Die Gewalt geht nicht vom Volk aus.

Die kapitalistischen Machthaber sind es, die in unserem Land Macht ausüben - zu ihrem Vorteil.

Das Volk bleibt auf der Strecke. Das Volk wird getäuscht in Teuschland.

Anonym 13. August 2008 um 17:10  

nun es wäre wohl zu einfach und auch zu gefährlich, sich Müller-Vogg und andere angehörige der bourgoisen journallie, als von angst getrieben kommentare verfassend, vorzustellen. die absicht ist klar, es gilt jedwede auch noch so kleine chance einer linken politische opposition im keim zu ersticken, damit die kapital- und vermögensbesitzer sich weiter ungestört die taschen vollstopfen können. was uns zeigt, daß der neoliberalismus zu tiefst antidemokratisch ist und die grundsätzliche durchsetzung nur unter ausschaltung demokratischer instanzen möglich ist, denn niemand arbeitet gern für einen hungerlohn und wenn der magen drückt hilft auch die beste volksverdummung nichts. also lieber gleich alle kräfte desavouieren, die den menschen ein parlamentarisches sprachrohr verschaffen könnten.

Anonym 13. August 2008 um 18:13  

es muß natürlich "der bourgeoisen journaille" heißen - mein französisch war auch schon mal besser ;-)

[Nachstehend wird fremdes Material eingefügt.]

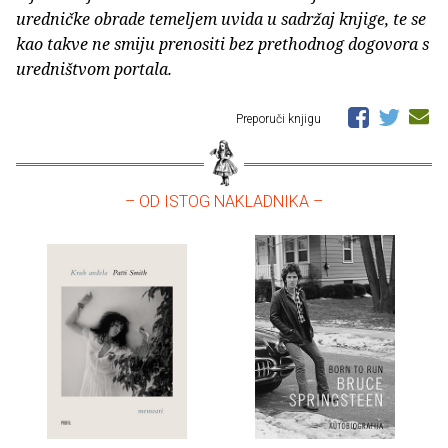
uredničke obrade temeljem uvida u sadržaj knjige, te se
kao takve ne smiju prenositi bez prethodnog dogovora s
uredništvom portala.
Preporuči knjigu
– OD ISTOG NAKLADNIKA –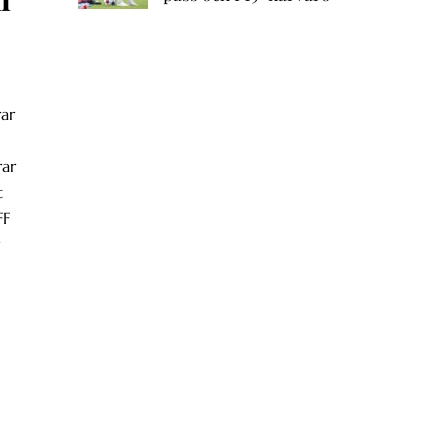
rar
rar
t
FF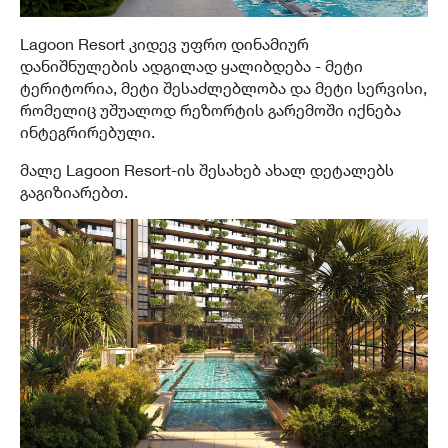
Lagoon Resort კიდევ უფრო დინამიურ
დანიშნულების ადგილად ყალიბდება - მეტი
ტერიტორია, მეტი შესაძლებლობა და მეტი სერვისი,
რომელიც უშუალოდ რეზორტის გარემოში იქნება
ინტეგრირებული.
მალე Lagoon Resort-ის შესახებ ახალ დეტალებს
გაგიზიარებთ.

Anonym 14. August 2008 um 09:50  

Das größte Rätsel bleiben doch immer noch die Verkaufszahlen dieser Blätter, welche einem Vogg ein Podium bilden. Entweder ist das Volk schon zu blöd oder die Zahlen sind getürkt.
In unserer Demokratie darf es zu einer Regierung mit CDU-Beteiligung mittlerweile keine Alternative mehr geben ! Da frage ich mich wer bei dem Vergleich der SED immer an die Linkspartei denkt. Die schrecken ja vor Wählerbetrug nicht zurück sonst gäbe es schon lange eine rot-rot-grüne Landesregierung in Hessen und Koch hätte Zeit mit Vogg für Bild das kommunistische Schreckenszenario auszugestalten.